═════ Record set

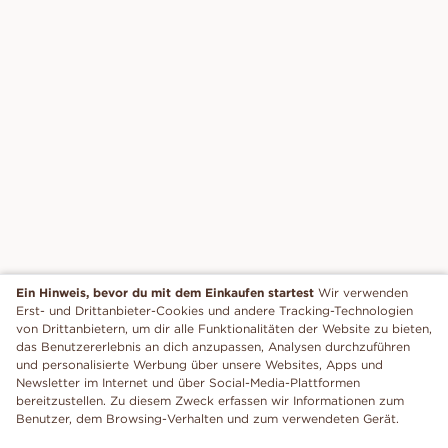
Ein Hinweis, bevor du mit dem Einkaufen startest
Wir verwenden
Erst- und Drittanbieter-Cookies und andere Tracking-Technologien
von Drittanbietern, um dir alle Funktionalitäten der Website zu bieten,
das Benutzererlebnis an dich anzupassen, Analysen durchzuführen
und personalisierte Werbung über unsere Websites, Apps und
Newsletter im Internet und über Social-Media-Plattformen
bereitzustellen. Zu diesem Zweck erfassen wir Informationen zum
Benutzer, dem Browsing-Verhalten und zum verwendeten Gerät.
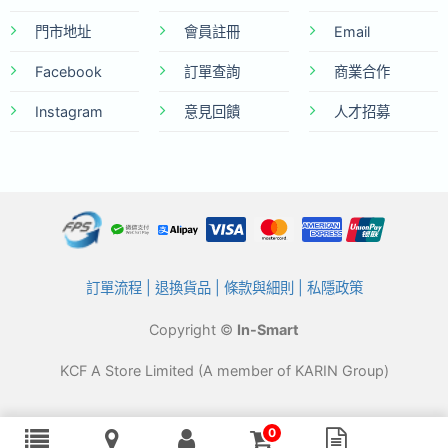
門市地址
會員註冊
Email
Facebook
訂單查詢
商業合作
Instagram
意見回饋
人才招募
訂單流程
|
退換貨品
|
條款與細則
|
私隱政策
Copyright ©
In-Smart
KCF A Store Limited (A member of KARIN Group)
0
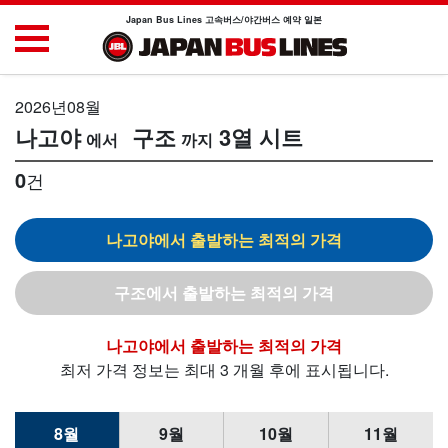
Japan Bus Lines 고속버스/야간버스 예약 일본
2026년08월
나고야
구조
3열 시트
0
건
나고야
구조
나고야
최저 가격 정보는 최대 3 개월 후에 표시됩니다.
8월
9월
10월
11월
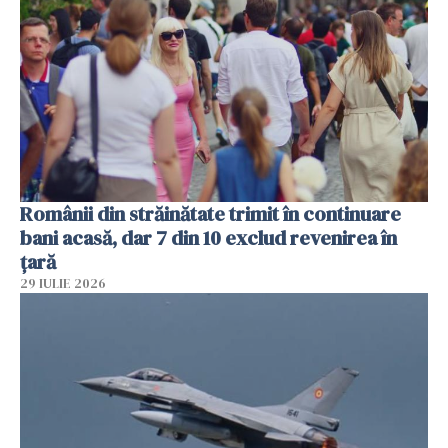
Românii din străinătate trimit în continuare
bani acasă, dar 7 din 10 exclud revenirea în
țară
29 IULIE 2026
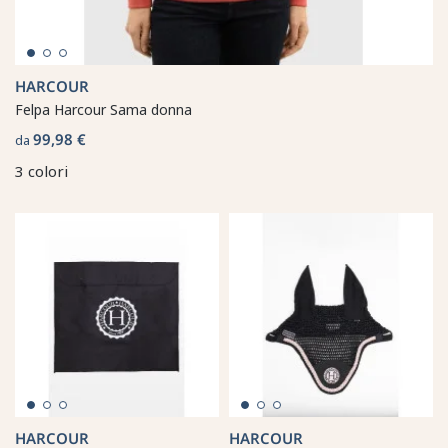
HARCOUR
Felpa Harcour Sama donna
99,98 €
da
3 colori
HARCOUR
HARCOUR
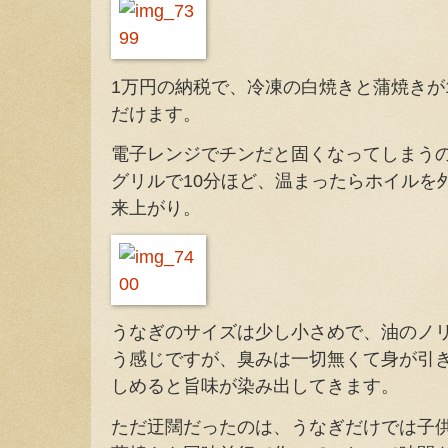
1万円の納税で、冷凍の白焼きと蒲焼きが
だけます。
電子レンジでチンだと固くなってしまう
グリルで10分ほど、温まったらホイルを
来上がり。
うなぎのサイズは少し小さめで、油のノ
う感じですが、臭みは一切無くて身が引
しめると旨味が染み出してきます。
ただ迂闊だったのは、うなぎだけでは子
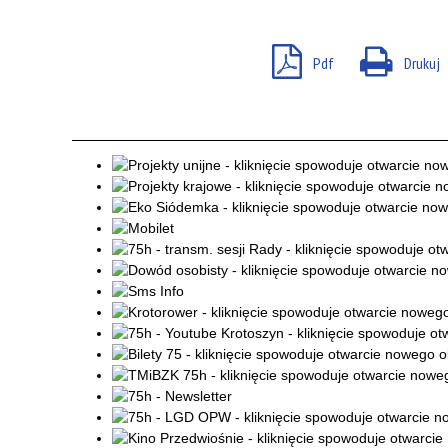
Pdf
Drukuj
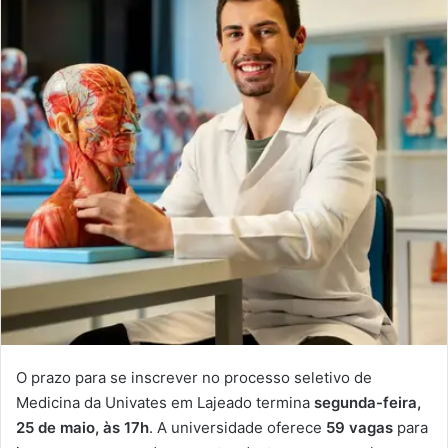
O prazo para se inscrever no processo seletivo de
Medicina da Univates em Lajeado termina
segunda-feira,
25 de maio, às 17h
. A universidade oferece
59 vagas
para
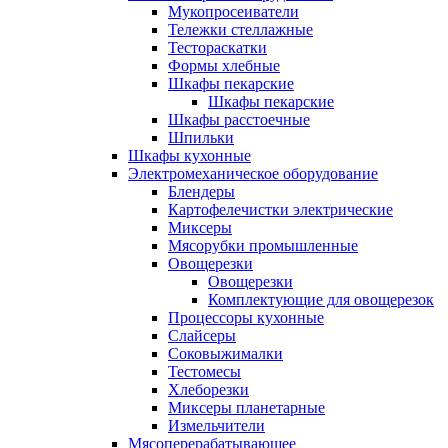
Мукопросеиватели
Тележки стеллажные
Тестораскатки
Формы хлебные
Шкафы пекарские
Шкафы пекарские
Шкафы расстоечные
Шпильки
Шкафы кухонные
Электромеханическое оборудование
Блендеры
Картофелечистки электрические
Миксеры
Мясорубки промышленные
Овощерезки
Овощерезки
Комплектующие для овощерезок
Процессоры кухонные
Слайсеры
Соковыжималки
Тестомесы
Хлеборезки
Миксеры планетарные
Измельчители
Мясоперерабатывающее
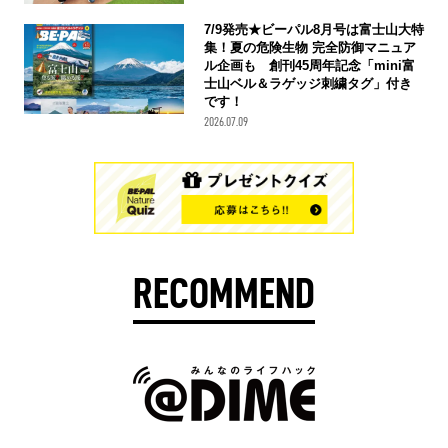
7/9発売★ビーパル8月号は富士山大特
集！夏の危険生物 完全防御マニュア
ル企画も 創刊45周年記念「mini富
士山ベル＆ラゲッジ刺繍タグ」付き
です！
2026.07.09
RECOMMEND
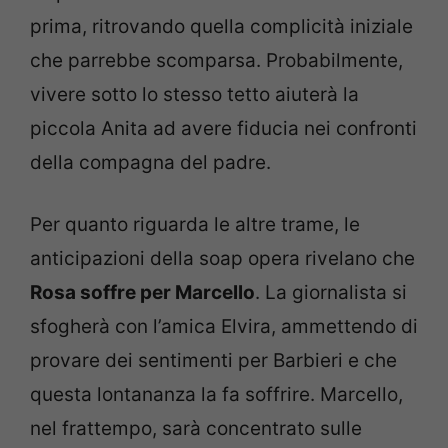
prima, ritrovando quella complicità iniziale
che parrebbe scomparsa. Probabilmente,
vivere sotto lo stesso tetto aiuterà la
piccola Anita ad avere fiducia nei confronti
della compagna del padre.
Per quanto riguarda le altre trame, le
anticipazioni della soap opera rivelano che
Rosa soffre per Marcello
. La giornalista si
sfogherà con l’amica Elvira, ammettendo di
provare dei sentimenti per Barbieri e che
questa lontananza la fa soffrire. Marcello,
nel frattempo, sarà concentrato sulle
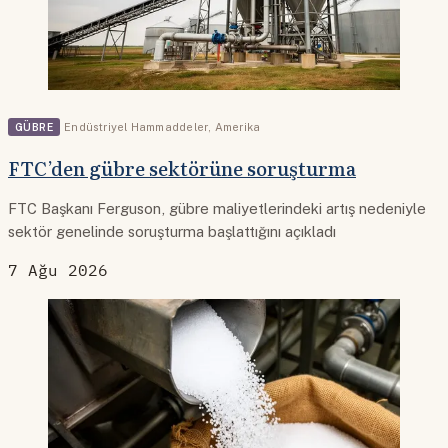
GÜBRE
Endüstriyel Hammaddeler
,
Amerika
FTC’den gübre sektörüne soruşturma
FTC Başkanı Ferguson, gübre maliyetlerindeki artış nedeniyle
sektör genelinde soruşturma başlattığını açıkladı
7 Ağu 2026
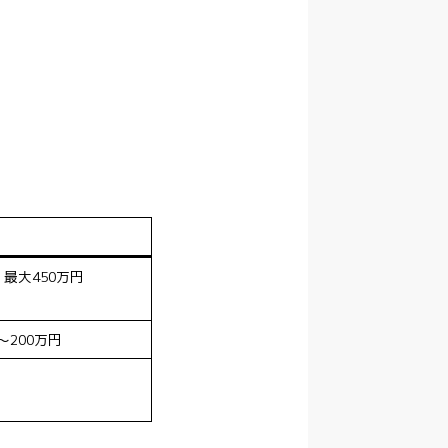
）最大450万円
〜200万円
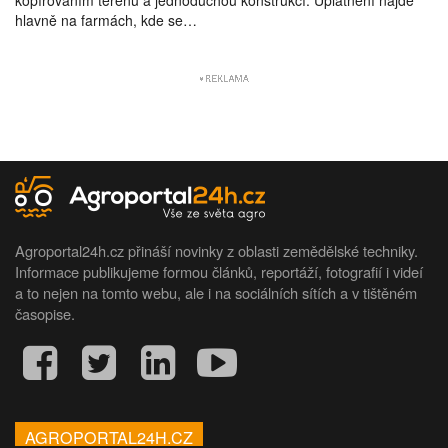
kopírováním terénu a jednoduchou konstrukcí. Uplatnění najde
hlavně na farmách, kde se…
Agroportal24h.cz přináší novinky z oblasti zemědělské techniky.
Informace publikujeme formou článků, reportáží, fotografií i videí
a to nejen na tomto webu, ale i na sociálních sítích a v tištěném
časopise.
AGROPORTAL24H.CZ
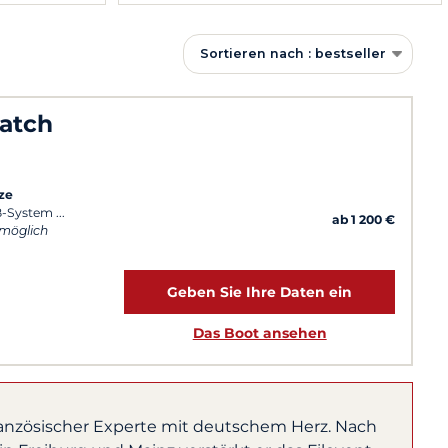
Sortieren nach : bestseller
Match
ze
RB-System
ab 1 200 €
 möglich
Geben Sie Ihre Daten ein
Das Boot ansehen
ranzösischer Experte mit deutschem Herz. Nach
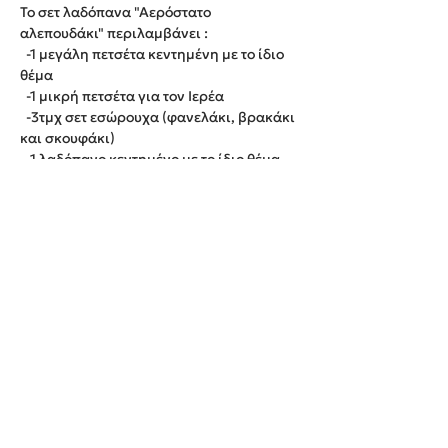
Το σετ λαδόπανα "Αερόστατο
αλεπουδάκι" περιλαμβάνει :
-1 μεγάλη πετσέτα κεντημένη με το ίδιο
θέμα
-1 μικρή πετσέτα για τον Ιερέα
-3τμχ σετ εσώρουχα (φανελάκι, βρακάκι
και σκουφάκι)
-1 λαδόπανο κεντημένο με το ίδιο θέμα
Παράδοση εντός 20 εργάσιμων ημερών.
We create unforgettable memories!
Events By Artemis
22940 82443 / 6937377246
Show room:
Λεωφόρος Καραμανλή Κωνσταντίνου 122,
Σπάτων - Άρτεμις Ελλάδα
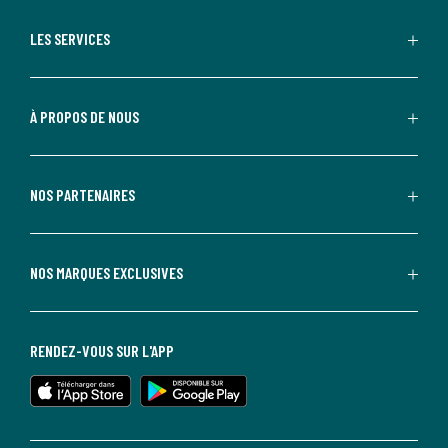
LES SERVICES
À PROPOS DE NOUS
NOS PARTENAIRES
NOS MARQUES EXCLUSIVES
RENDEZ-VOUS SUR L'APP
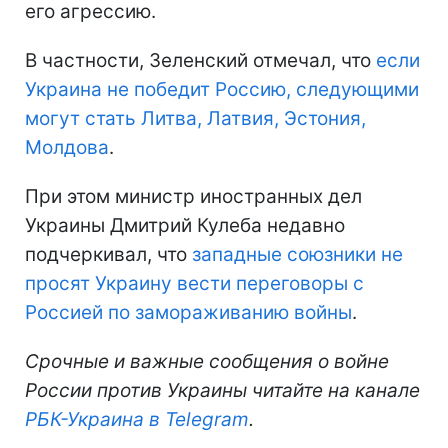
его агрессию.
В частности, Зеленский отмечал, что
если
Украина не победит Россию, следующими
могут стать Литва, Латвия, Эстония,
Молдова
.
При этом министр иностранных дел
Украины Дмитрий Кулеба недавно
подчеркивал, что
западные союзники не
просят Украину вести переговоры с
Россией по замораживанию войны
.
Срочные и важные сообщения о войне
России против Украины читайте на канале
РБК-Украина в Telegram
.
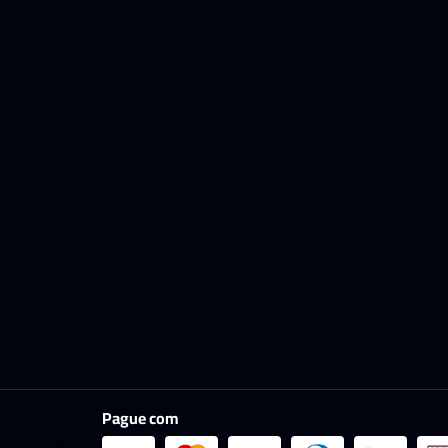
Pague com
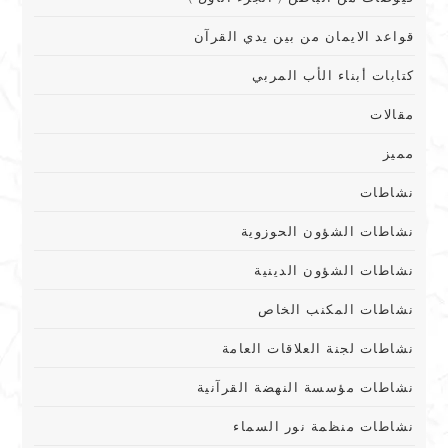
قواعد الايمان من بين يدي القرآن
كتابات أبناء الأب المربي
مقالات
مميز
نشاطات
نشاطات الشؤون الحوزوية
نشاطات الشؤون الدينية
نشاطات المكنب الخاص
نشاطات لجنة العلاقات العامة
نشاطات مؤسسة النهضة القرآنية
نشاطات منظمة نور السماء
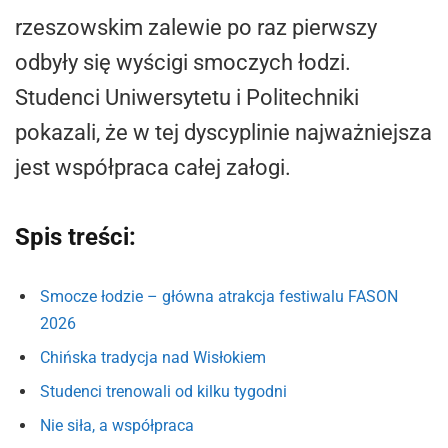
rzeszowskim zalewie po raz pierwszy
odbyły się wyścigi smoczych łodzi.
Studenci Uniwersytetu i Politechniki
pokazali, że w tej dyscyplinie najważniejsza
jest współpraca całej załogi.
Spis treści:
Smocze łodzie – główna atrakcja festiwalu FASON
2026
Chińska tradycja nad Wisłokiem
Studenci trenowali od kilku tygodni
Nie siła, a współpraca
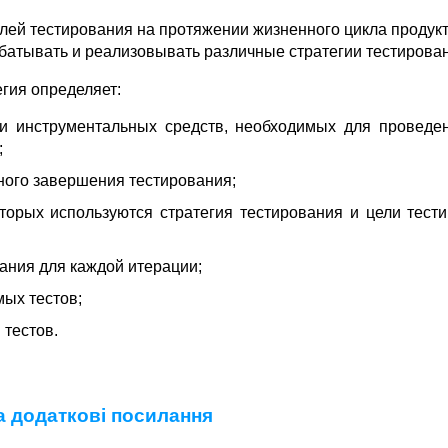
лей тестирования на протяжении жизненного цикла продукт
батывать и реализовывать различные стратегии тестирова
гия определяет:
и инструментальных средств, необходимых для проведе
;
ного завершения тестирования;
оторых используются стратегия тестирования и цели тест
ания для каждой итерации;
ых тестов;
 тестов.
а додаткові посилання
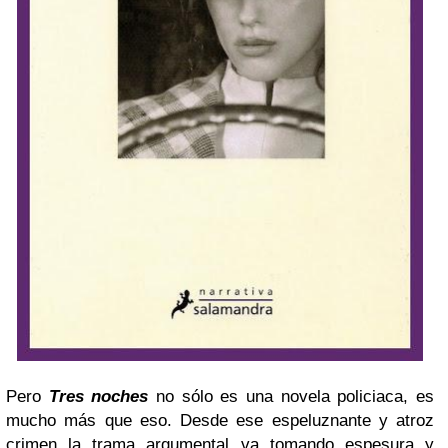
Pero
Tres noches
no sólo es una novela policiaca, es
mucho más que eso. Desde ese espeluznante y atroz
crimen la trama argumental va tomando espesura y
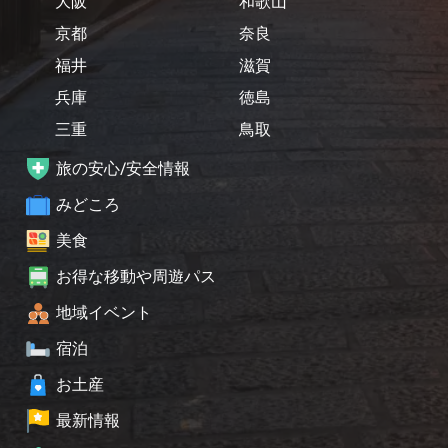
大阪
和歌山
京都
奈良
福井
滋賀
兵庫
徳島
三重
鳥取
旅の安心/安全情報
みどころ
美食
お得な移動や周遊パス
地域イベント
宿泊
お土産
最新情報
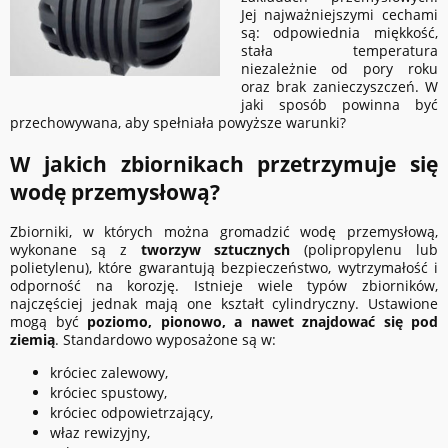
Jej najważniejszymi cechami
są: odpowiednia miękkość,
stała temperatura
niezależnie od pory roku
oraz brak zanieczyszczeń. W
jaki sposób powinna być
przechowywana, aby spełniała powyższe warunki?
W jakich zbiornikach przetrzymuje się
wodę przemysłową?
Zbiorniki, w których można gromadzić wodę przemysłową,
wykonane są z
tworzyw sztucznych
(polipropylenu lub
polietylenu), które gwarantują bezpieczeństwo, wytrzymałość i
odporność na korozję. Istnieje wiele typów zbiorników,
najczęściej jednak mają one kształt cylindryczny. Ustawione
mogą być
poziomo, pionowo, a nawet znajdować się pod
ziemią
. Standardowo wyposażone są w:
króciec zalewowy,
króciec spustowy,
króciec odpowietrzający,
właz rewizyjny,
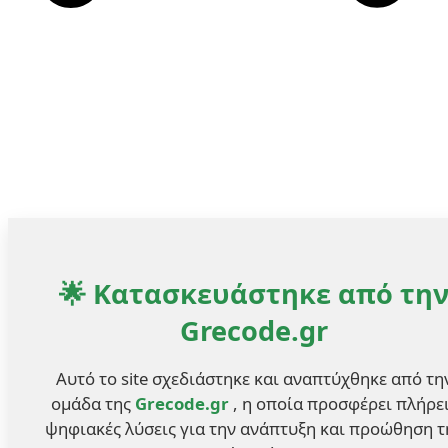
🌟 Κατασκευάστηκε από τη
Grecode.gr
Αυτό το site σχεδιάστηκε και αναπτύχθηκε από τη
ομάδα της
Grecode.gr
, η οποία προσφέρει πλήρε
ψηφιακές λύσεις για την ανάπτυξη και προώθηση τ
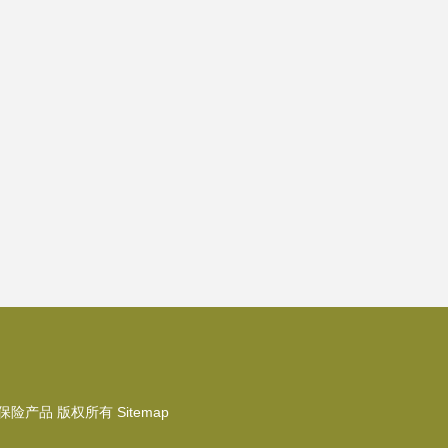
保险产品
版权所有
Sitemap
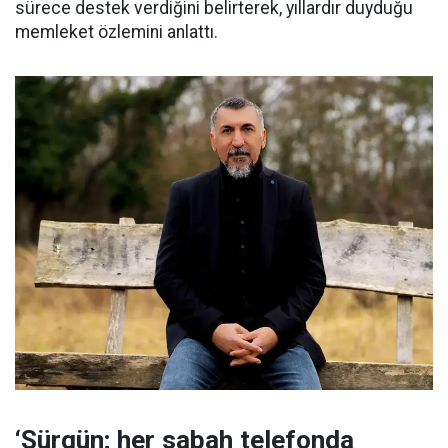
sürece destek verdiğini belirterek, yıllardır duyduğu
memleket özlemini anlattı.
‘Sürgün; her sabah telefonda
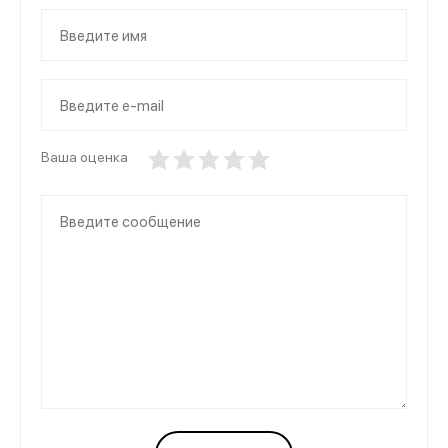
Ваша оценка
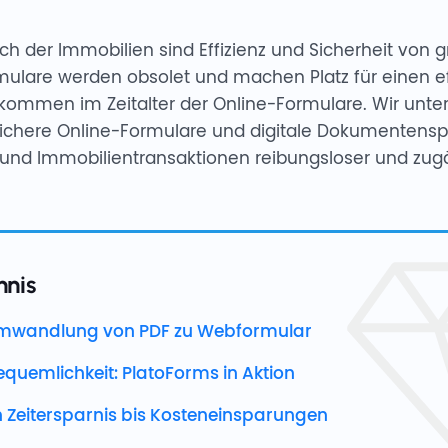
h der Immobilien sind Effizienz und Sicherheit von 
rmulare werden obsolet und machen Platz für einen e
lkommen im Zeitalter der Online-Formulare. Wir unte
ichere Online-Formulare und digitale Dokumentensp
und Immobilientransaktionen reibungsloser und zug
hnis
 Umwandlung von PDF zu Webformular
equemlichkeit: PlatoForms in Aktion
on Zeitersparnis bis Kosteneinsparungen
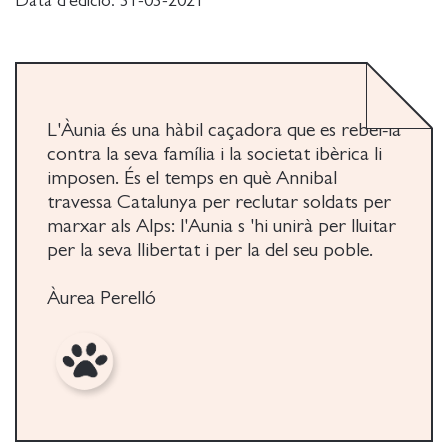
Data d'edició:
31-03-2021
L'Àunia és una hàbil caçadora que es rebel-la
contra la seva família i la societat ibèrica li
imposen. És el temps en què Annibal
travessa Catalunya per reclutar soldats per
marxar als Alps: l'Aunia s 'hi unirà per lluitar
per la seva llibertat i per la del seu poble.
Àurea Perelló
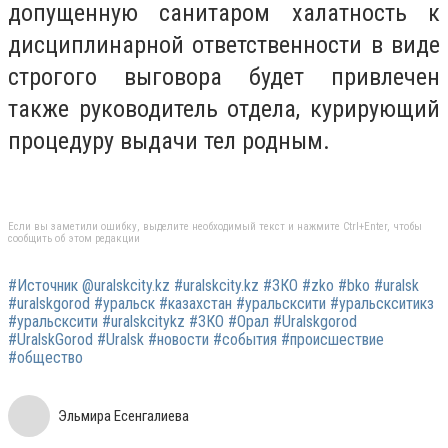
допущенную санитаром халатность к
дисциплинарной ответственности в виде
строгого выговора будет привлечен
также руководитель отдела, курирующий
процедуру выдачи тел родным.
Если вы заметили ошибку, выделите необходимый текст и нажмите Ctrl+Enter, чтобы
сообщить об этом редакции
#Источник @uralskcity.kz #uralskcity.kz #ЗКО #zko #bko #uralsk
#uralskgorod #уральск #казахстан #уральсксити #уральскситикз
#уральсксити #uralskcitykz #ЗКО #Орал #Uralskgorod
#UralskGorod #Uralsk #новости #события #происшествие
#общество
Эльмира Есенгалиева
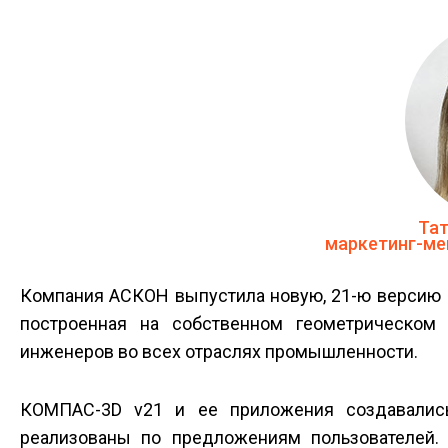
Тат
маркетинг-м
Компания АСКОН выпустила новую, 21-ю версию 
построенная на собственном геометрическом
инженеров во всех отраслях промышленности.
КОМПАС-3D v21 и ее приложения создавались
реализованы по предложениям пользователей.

══════════

Description of the task => A clean copy is needed of the lines in the listing above from the one with "-1 μικρή πετσέτα για τον Ιερέα" through the one with "западные союзники не", exact in every word and free of pictures.

Output of the task =>
-1 μικρή πετσέτα για τον Ιερέα
-3τμχ σετ εσώρουχα (φανελάκι, βρακάκι
και σκουφάκι)
-1 λαδόπανο κεντημένο με το ίδιο θέμα
Παράδοση εντός 20 εργάσιμων ημερών.
We create unforgettable memories!
Events By Artemis
22940 82443 / 6937377246
Show room:
Λεωφόρος Καραμανλή Κωνσταντίνου 122,
Σπάτων - Άρτεμις Ελλάδα
LES SERVICES
À PROPOS DE NOUS
NOS PARTENAIRES
NOS MARQUES EXCLUSIVES
RENDEZ-VOUS SUR L'APP
его агрессию.
В частности, Зеленский отмечал, что
если
Украина не победит Россию, следующими
могут стать Литва, Латвия, Эстония,
Молдова
.
При этом министр иностранных дел
Украины Дмитрий Кулеба недавно
подчеркивал, что
западные союзники не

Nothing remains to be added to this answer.